Sunday, June 25, 2023

Coup de théâtre pendant la fête de l'indépendance

 


 Le 5 août 1923, la population de Soueida fête joyeusement l'anniversaire de l'indépendance de l'État Druze; des réceptions officielles sont organisées et le délégué du haut commissaire à Damas vient les présider. Des cheikhs, un grand nombre de chefs des villages, des masses de paysans, accourent vers la capitale, dont la population se trouve doublée ce jour-là. Les officiers français multiplient les amusements et les attractions pour que cette manifestation fasse époque au Jabal et montre au Druzes que la France est bien avec eux. La fête est très réussie et la satisfaction générale, lorsqu'au milieu des réceptions officielles, le délégué du haut commissaire, entouré des officiers français, voit s'avancer vers lui Sulṭān al-ʾAṭraš que l'on croyait en Transjordanie. Le personnage a pu arriver jusqu'à la capitale sans que notre service de renseignements en ait rien su - complicité tacite des populations contre laquelle nous resterons toujours désarmés. 

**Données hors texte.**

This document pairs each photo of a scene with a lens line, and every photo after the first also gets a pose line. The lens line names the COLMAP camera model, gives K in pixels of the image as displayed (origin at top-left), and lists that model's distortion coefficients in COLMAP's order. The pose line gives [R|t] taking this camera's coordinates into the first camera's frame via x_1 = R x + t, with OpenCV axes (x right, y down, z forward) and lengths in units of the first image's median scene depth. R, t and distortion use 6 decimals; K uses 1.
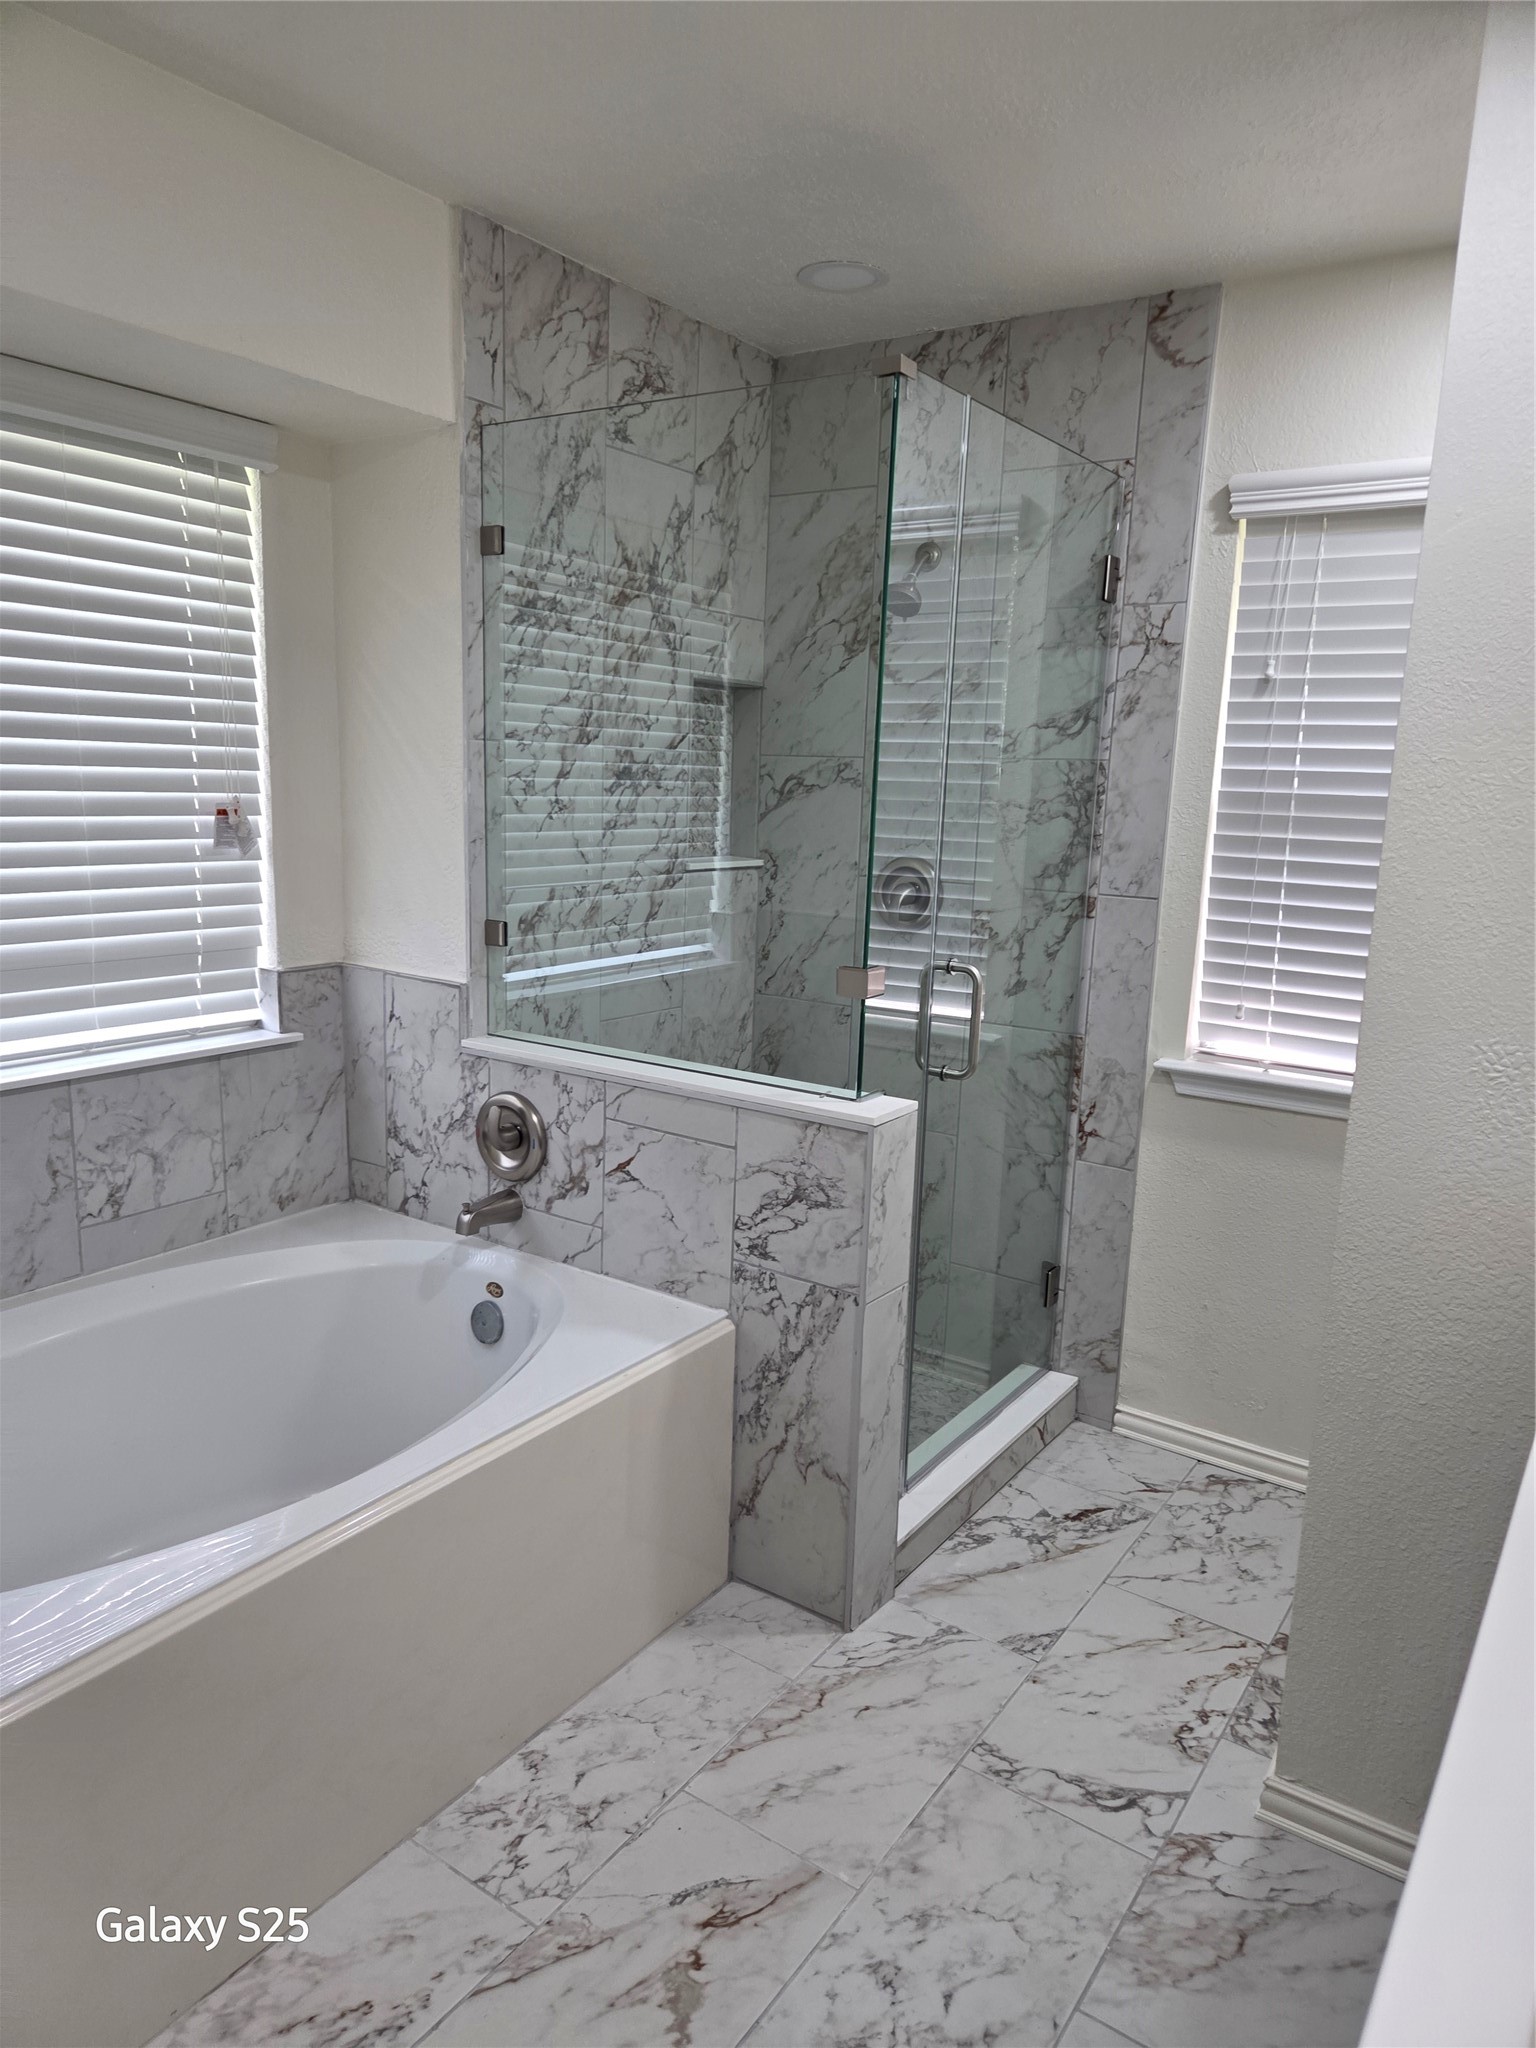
lens RADIAL K [[1363.6, 0, 762.9], [0, 1363.6, 1022.6], [0, 0, 1]] dist [0.074468, -0.052401]
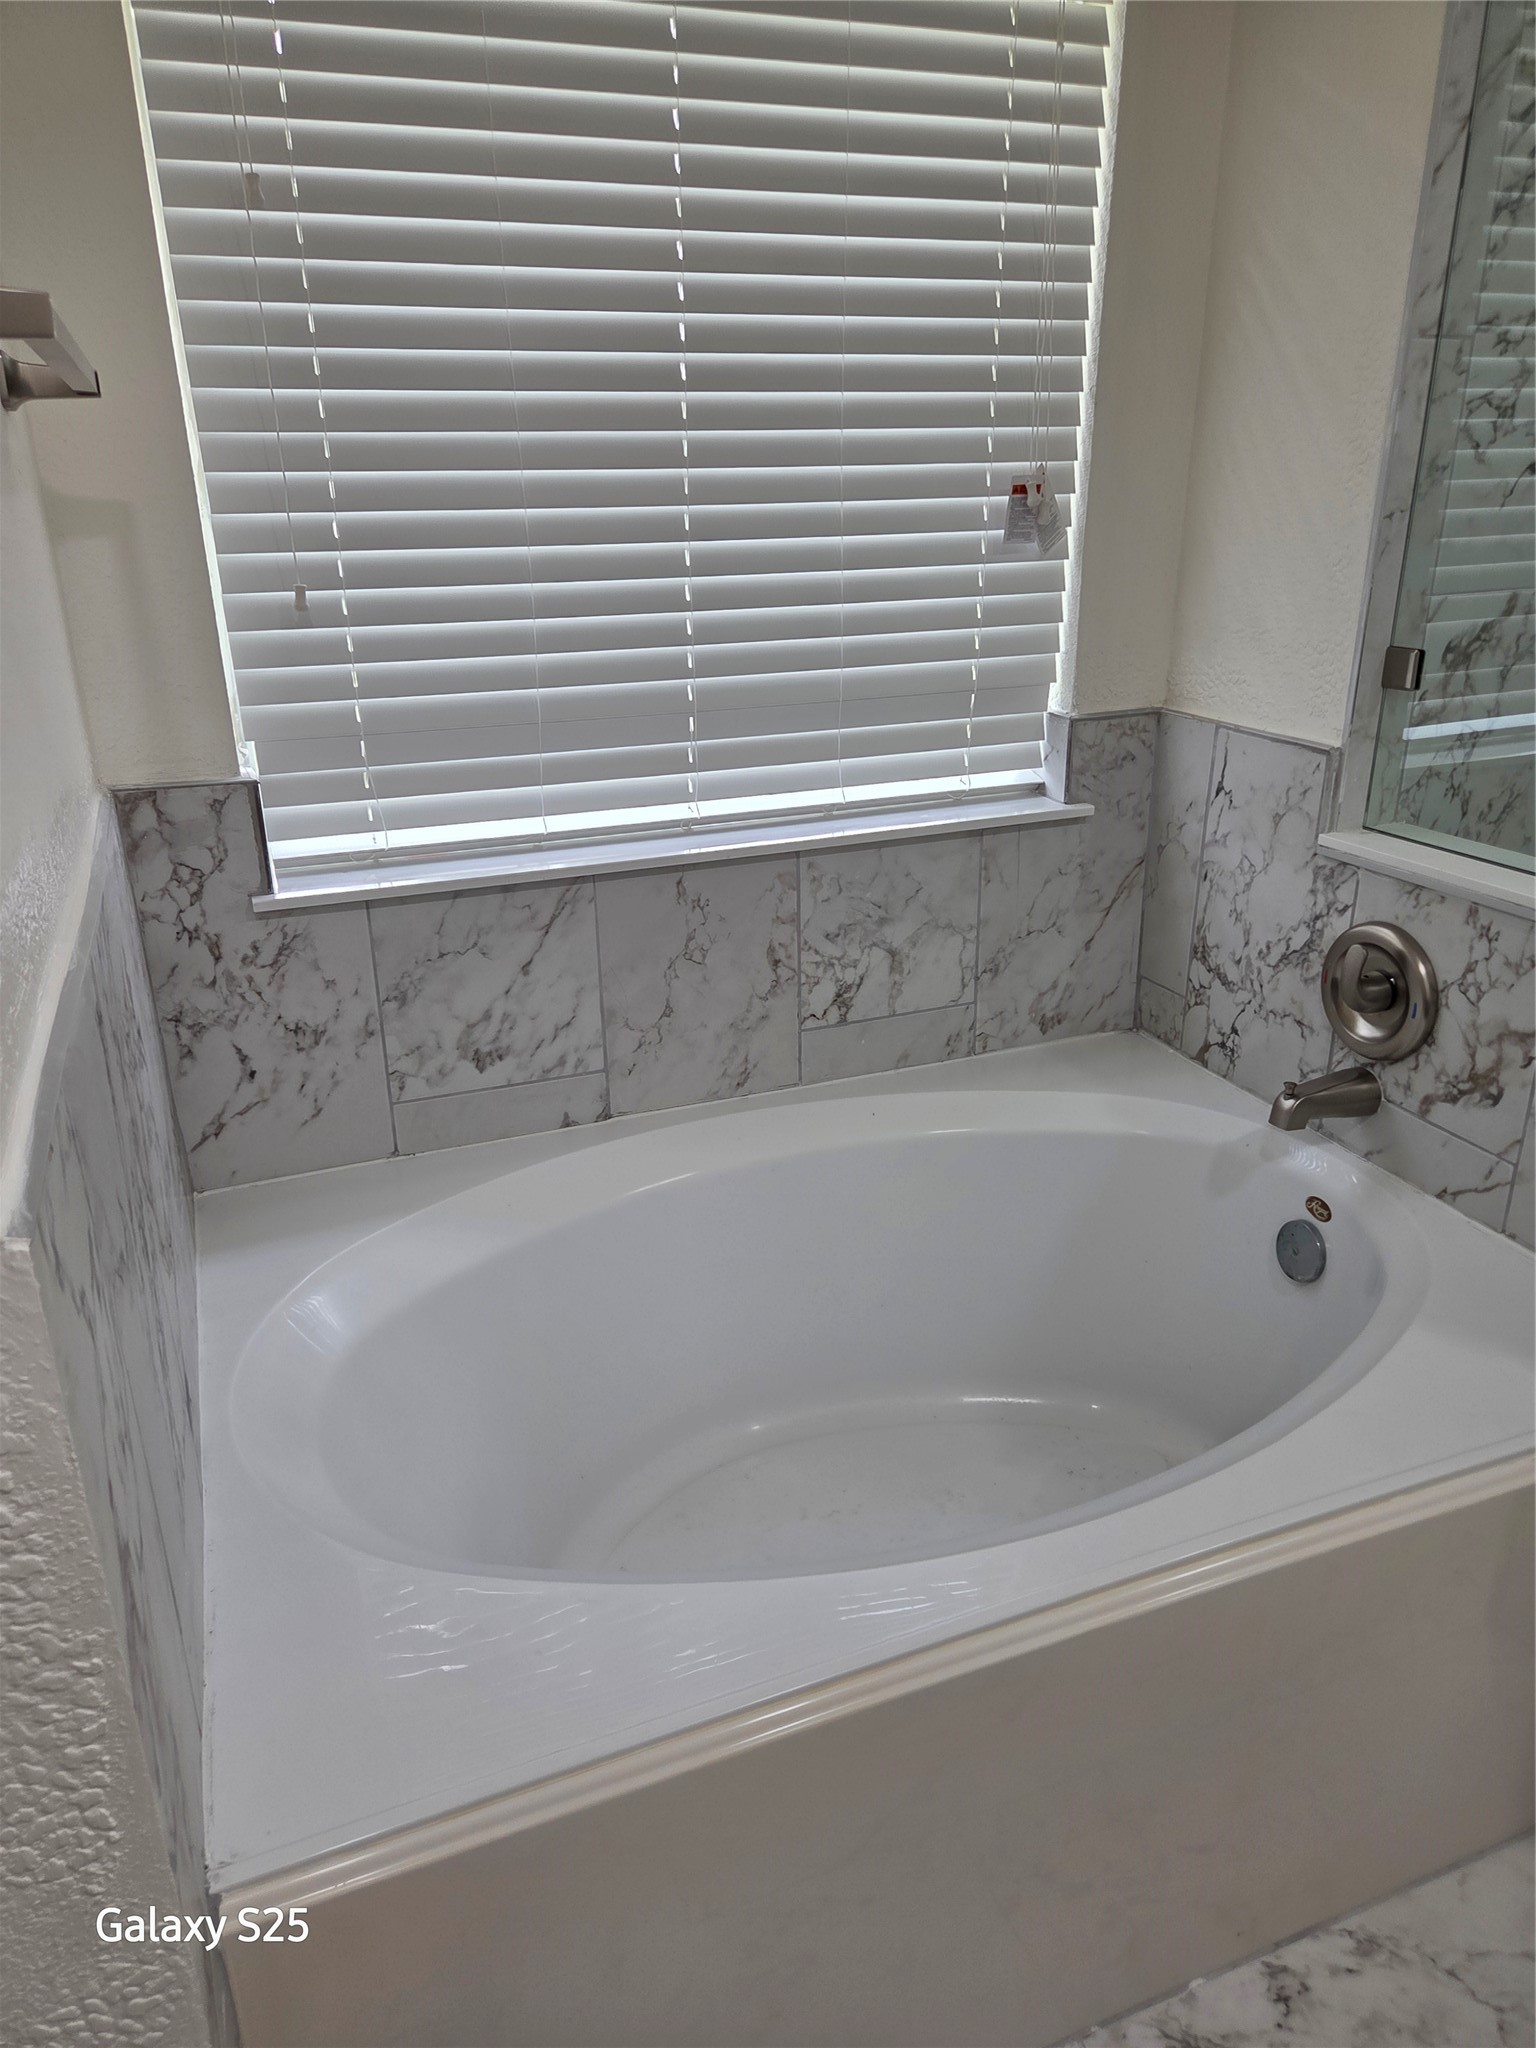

Sulṭān salue notre représentant et lui demande l'ʾamān (la sécurité de sa personne) pour l'affaire d'ʾAṣlaḥa الأصلحة qui a coûté la vie au lieutenant Bouxin. 

Le délégué français accorde le pardon sollicité; nous ne la blâmons pas; en politique coloniale, il faut parfois mettre une sourdine à l'amour-propre quand de plus hauts problèmes sont en jeu et, aujourd'hui, c'est précisément le cas pour le Jabal. Toutefois, dans l'esprit de beaucoup, cette mesure de clémence ne servira de rien; elle va, au contraire, augmenter le prestige de Sulṭān et permettre à ce féodal criminel, vendu aux étrangers, de donner libre cours à sa propagande anti-française au milieux des Druzes.










Édouard Andréa. La Révolte druze et l'insurrection de Damas, 1925-1926. Payot, Paris 106 Boulevard St. Germain, 1937.